International Journal of World Policy and Development Studies

Online ISSN: 2415-2331
Print ISSN: 2415-5241

Quarterly Published (4 Issues Per Year)


Volume 2 Number 12 December 2016

Can OPEC Cartel Reverse Crude Oil Price Downfall?

Authors: Ibrahim A. Onour
Pages: 90-93
This paper employs time varying coefficient approach to assess sensitivity of crude oil price change to a number of factors among which change in OPEC crude production and change in US oil production. Our finding indicate crude oil price is inelastic to OPEC production change, with elasticity varying between 0.09 and 0.13, but elastic to US oil production change with elasticity between 0.99 and 1.05. This imply on average crude oil price is about 8 times more responsive to US supply expansion than to OPEC supply decisions.

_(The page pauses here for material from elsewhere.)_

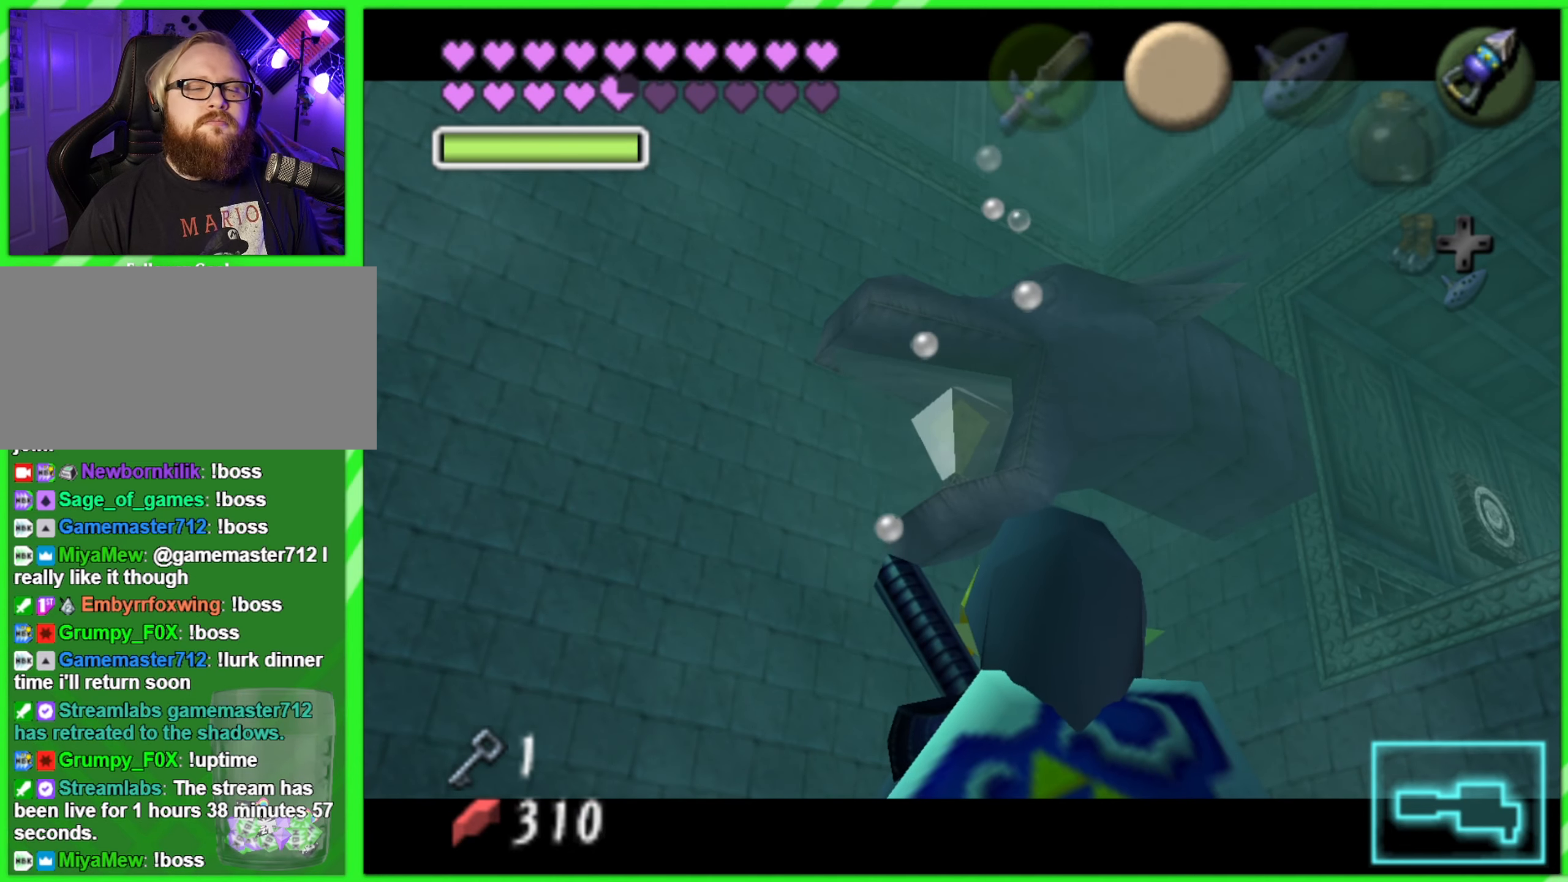
{"buttons": [], "left_stick": "center", "events": []}
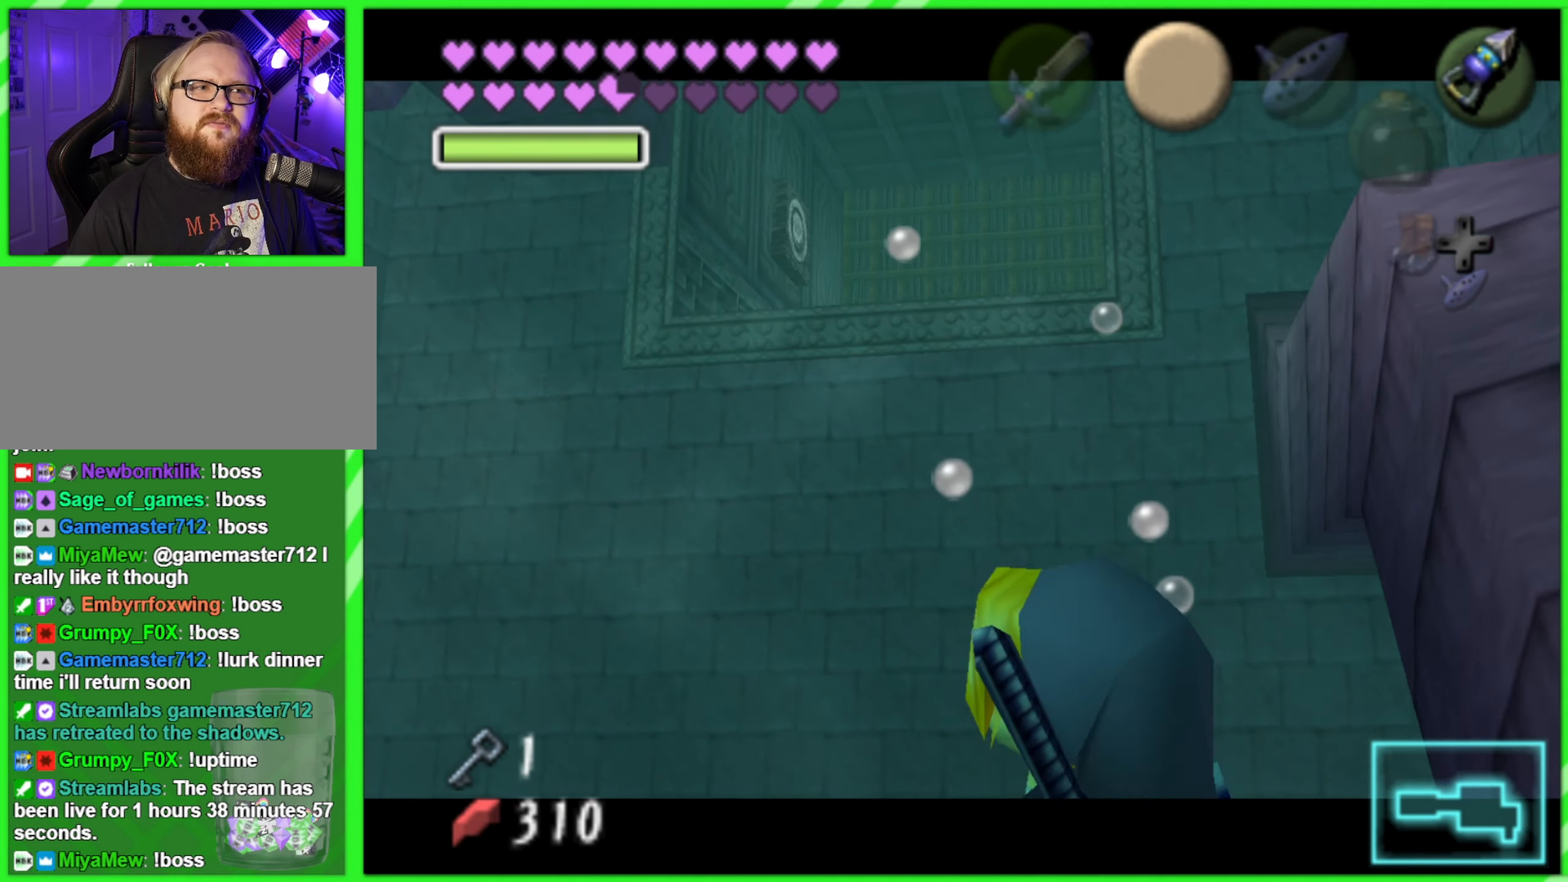
{"buttons": [], "left_stick": "center", "events": []}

As a result, OPEC producers have a limited impact on oil price reversal but the withdrawal of the US high cost shale technology producers from crude oil production at low price levels can be more effective driver of oil price rises in the future. Such low level sensitivity of oil price to change in OPEC supply imply, other things remain unchanged, for oil price to rise from the current $45 per barrel to $70 per barrel, OPEC cartel needs to cut its current daily production of 27 million barrels by 8 percent.